The Harambeans Prosperity Fund will make capital available to entrepreneurs who have repositioned their ventures, or had proven business models prior to the pandemic, and are likely to thrive in the new norm but are unable to access capital markets.

Since 2008, more than 300 Harambeans have developed high impact ventures in Africa with lasting social and economic impact. Collectively, Harambeans have generated over 3000 jobs and raised over $500m from Google Ventures, Chan Zuckerberg Initiative, and Alibaba.

Entrepreneurial innovation is creating unprecedented opportunities for Africa to grow its economy, create jobs, and transform people’s lives. The continent faces significant challenges, from digital transformation to building human capital, which have multiplied since the spread of COVID-19. These challenges will be solved by leaders who creatively engineer solutions, and in doing so transform obstacles into opportunities.

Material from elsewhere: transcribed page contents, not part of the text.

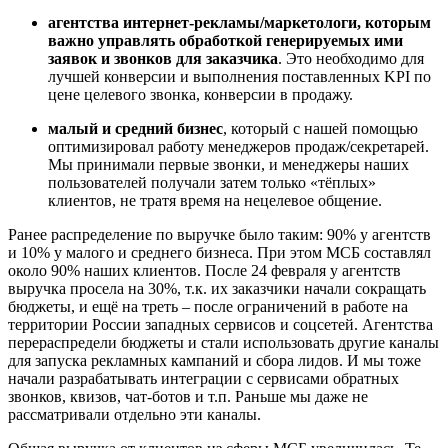
агентства интернет-рекламы/маркетологи, которым
важно управлять обработкой генерируемых ими
заявок и звонков для заказчика
. Это необходимо для
лучшей конверсии и выполнения поставленных KPI по
цене целевого звонка, конверсии в продажу.
малый и средний бизнес
, который с нашей помощью
оптимизировал работу менеджеров продаж/секретарей.
Мы принимали первые звонки, и менеджеры наших
пользователей получали затем только «тёплых»
клиентов, не тратя время на нецелевое общение.
Ранее распределение по выручке было таким: 90% у агентств
и 10% у малого и среднего бизнеса. При этом МСБ составлял
около 90% наших клиентов. После 24 февраля у агентств
выручка просела на 30%, т.к. их заказчики начали сокращать
бюджеты, и ещё на треть – после ограничений в работе на
территории России западных сервисов и соцсетей. Агентства
перераспредели бюджеты и стали использовать другие каналы
для запуска рекламных кампаний и сбора лидов. И мы тоже
начали разрабатывать интеграции с сервисами обратных
звонков, квизов, чат-ботов и т.п. Раньше мы даже не
рассматривали отдельно эти каналы.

(Okendo Lewis-Gayle is the Executive Chairman of the Harambe Entrepreneur Alliance)

2 COMMENTS

  1. Time to say goodbye to the IMF and World Bank dudes. We need mechanisms like these Harambeans everywhere so that people can have easy access to capital. Access to capital is never easy, but still…this sounds pretty good.

  2. Great examples. It’s awesome that Africa is changing for the better. Let’s hope that these entrepreneurs are not interested in making money only, like the ones in the West. I hope these guys will give back to their communities also. Would love to more stories like this one.